- Условие задания -
Превратите материал с самого начала и до строки с «crop: left 16.363%, top 14.735%» включительно в таблицу Markdown со столбцами «№» и «Строка», где указан номер по порядку и сама строка. Пустые строки в таблицу не включайте.

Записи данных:
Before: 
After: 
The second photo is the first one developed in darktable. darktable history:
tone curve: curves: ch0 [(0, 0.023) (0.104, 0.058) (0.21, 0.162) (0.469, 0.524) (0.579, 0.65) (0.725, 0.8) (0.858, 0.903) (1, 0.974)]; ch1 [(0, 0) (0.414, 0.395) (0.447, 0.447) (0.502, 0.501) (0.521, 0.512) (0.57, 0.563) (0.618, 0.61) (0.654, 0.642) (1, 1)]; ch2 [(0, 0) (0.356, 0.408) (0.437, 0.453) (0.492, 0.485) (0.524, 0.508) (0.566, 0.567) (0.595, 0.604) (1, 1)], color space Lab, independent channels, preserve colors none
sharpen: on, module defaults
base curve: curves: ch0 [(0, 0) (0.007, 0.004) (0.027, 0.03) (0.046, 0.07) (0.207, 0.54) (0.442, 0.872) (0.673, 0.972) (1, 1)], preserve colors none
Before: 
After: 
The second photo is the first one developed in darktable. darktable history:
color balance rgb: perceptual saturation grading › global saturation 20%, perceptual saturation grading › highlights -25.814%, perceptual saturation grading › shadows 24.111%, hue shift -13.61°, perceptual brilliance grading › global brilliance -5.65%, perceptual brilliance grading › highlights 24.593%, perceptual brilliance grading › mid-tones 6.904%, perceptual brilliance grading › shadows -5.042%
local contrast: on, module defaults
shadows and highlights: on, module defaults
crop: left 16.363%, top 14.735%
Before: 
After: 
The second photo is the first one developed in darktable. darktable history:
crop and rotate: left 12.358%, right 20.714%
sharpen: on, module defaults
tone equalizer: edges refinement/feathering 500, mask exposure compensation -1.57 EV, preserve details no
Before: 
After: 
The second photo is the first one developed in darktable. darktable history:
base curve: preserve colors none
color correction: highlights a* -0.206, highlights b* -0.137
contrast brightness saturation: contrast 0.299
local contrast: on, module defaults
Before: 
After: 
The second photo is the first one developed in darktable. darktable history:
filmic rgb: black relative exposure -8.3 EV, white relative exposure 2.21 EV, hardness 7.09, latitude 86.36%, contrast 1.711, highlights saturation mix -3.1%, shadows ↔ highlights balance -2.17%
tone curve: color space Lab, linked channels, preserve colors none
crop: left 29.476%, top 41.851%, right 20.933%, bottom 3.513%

- Готовое решение -
| № | Строка |
|---|---|
| 1 | Before:  |
| 2 | After:  |
| 3 | The second photo is the first one developed in darktable. darktable history: |
| 4 | tone curve: curves: ch0 [(0, 0.023) (0.104, 0.058) (0.21, 0.162) (0.469, 0.524) (0.579, 0.65) (0.725, 0.8) (0.858, 0.903) (1, 0.974)]; ch1 [(0, 0) (0.414, 0.395) (0.447, 0.447) (0.502, 0.501) (0.521, 0.512) (0.57, 0.563) (0.618, 0.61) (0.654, 0.642) (1, 1)]; ch2 [(0, 0) (0.356, 0.408) (0.437, 0.453) (0.492, 0.485) (0.524, 0.508) (0.566, 0.567) (0.595, 0.604) (1, 1)], color space Lab, independent channels, preserve colors none |
| 5 | sharpen: on, module defaults |
| 6 | base curve: curves: ch0 [(0, 0) (0.007, 0.004) (0.027, 0.03) (0.046, 0.07) (0.207, 0.54) (0.442, 0.872) (0.673, 0.972) (1, 1)], preserve colors none |
| 7 | Before:  |
| 8 | After:  |
| 9 | The second photo is the first one developed in darktable. darktable history: |
| 10 | color balance rgb: perceptual saturation grading › global saturation 20%, perceptual saturation grading › highlights -25.814%, perceptual saturation grading › shadows 24.111%, hue shift -13.61°, perceptual brilliance grading › global brilliance -5.65%, perceptual brilliance grading › highlights 24.593%, perceptual brilliance grading › mid-tones 6.904%, perceptual brilliance grading › shadows -5.042% |
| 11 | local contrast: on, module defaults |
| 12 | shadows and highlights: on, module defaults |
| 13 | crop: left 16.363%, top 14.735% |